_Tasks for this exercise_.
(A) Do these statements agree with the passage on Domingos's learning tribes? For each, answer yes or no and quote the words of the passage that settle it.
(i) The Analogizers are as unified as the other tribes.
(ii) Reinforcement learning agents pick actions based on the rewards they expect those actions to bring later.
(iii) On its own, reinforcement learning generalizes well to problems outside a narrow domain.
(B) Could you carry the passage on Domingos's learning tribes forward from its last sentence?

_Selected passage_.
The Analogizers, as Domingos calls them, aren't as unified as the other tribes. Human learning could perhaps be best characterized as learning by analogy. We learn new concepts by associating them with old concepts we already know. It turns out statistical formulations of this type of learning are also quite effective, as can be seen by various automated recommendation systems designed by companies like Netflix or Amazon. Truth be told it wasn't entirely clear to me how this approach differed significantly from the other approaches already discussed, but I guess Domingos felt the distinction was necessary.

He then goes on to discuss a hodgepodge of various other learning strategies that take influence from human psychology, notably reinforcement learning. Reinforcement learning agents choose between possible actions to take in an environment based on the expectation of future rewards from that action. If pressing a button rewards a reinforcement learning agent, the agent will quickly learning to spend as much of its time pressing that button as possible. Reinforcement learning by itself doesn't generalize to other problems outside of a narrow domain especially well, but when combined with neural networks it can be a powerful approach for machine learning problems.

Entries drawn from a collection:
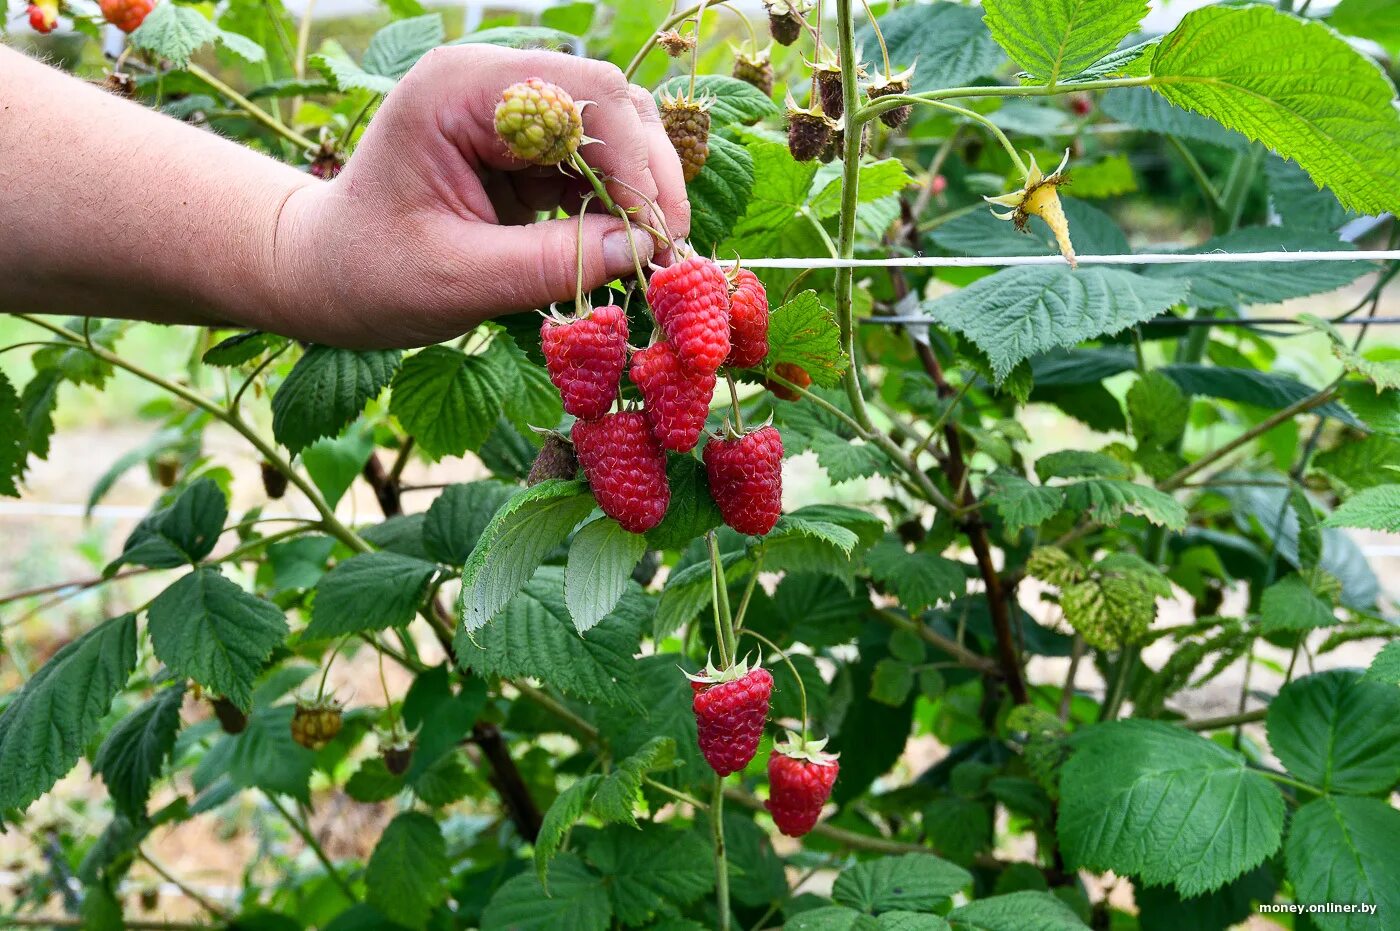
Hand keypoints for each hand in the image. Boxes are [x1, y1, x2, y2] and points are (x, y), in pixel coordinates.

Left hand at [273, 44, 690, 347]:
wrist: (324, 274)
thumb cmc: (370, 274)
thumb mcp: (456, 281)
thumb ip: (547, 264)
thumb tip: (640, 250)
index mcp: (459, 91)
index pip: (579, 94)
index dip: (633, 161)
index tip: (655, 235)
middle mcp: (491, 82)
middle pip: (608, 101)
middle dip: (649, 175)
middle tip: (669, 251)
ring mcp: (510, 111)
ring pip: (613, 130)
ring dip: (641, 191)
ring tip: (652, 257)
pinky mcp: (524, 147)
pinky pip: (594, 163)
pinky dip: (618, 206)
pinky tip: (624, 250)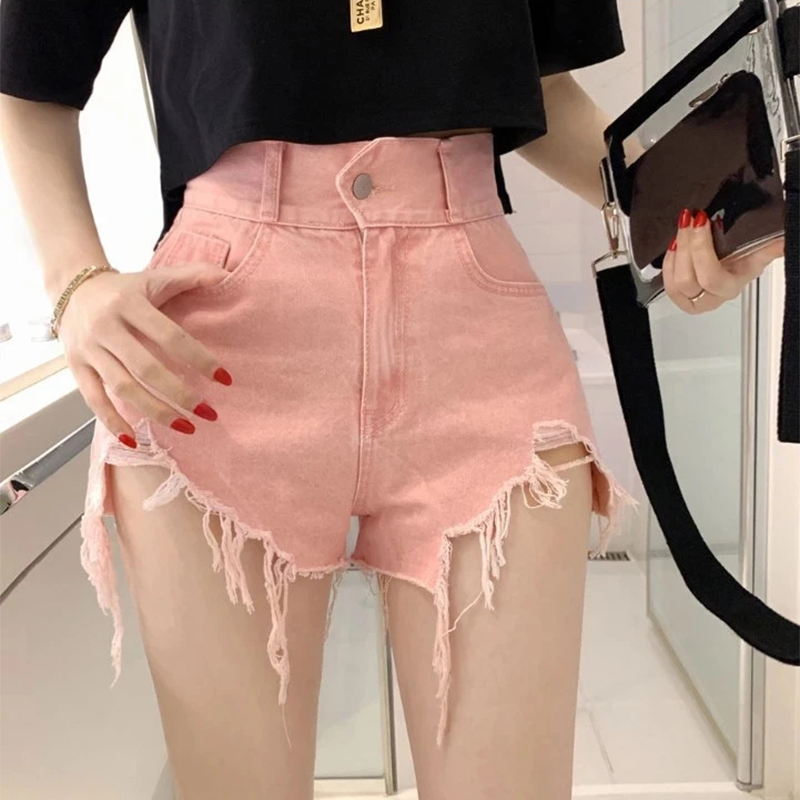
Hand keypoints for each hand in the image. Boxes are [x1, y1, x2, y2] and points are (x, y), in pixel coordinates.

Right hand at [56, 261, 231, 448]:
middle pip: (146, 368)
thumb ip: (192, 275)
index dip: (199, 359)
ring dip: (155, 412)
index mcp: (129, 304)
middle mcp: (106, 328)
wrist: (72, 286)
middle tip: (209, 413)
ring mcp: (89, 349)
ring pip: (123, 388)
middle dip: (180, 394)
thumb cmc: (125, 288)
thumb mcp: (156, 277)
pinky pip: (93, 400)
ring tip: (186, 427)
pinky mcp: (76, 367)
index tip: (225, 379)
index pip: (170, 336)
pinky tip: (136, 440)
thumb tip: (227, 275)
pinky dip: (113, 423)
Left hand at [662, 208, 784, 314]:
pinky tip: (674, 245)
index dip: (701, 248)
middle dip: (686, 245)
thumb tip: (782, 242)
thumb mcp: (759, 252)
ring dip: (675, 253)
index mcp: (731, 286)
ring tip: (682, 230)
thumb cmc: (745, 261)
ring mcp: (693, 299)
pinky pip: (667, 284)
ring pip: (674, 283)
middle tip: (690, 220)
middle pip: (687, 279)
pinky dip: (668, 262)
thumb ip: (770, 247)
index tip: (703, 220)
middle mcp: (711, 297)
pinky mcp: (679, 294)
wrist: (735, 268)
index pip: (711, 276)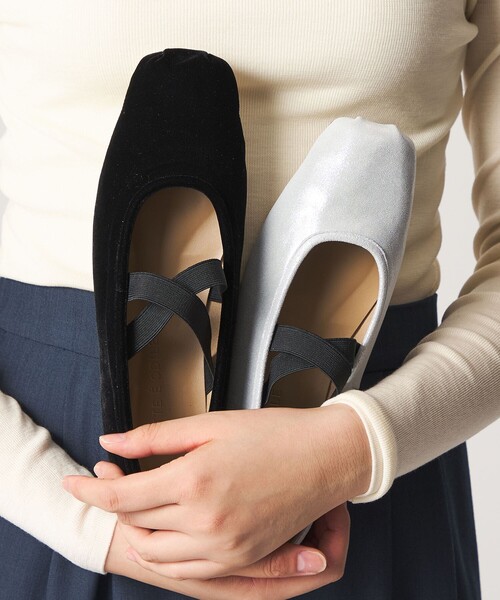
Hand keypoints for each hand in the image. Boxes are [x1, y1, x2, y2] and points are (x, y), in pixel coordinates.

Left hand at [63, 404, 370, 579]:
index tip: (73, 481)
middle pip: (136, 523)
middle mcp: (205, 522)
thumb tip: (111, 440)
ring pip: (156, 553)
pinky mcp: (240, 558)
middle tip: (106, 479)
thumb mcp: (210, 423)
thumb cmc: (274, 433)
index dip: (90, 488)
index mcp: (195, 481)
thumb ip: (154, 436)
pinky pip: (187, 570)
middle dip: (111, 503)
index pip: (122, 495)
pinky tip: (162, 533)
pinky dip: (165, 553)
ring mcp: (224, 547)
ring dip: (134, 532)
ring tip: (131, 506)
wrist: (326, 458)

_Results for the exercise_.
(A)
(i) No: "The Analogizers, as Domingos calls them, aren't as unified as the other tribes."
(ii) Yes: "Reinforcement learning agents choose between possible actions to take in an environment based on the expectation of future rewards from that action."
(iii) No: "Reinforcement learning by itself doesn't generalize to other problems outside of a narrow domain especially well"

(B)
The final chapter of the book is about the future of machine learning, and full of the typical sort of predictions that authors of this type of book seem to love. Personally I feel like most of what Domingos has to say in this chapter has been dealt with better by other authors, but I digress. Machine learning will certainly have a huge impact on every aspect of our lives. In a very real way you are the data that you create. Other people make models of you based on your behavior just like Netflix makes models of your movie-viewing habits. The reason so many companies have started racing to collect your data is because that data is powerful. It influences the choices we make at an individual level and thus influences the whole of our society. This is a scary thought to some, and is certainly something that should be taken into consideration by human rights organizations and governments. On the flipside, data is becoming democratized very quickly--a fact which is helping facilitate positive social change at a faster rate than ever before in the history of civilization. Some are worried about machines achieving human levels of intelligence, but I think those fears are misguided. It is far more advantageous for us to consider what new avenues of possibility have opened up than to dwell on the roads we will leave behind. To quote Domingos: "The real history of automation is not what it replaces but what it enables."

Overall the book is a good general overview of the research being done in machine learning today. It does not, however, substitute for a more serious mathematical treatment of the subject, and those wishing to delve deeper into the subject would be better served elsewhere. Still, as a light introduction to the subject this book is worth looking into.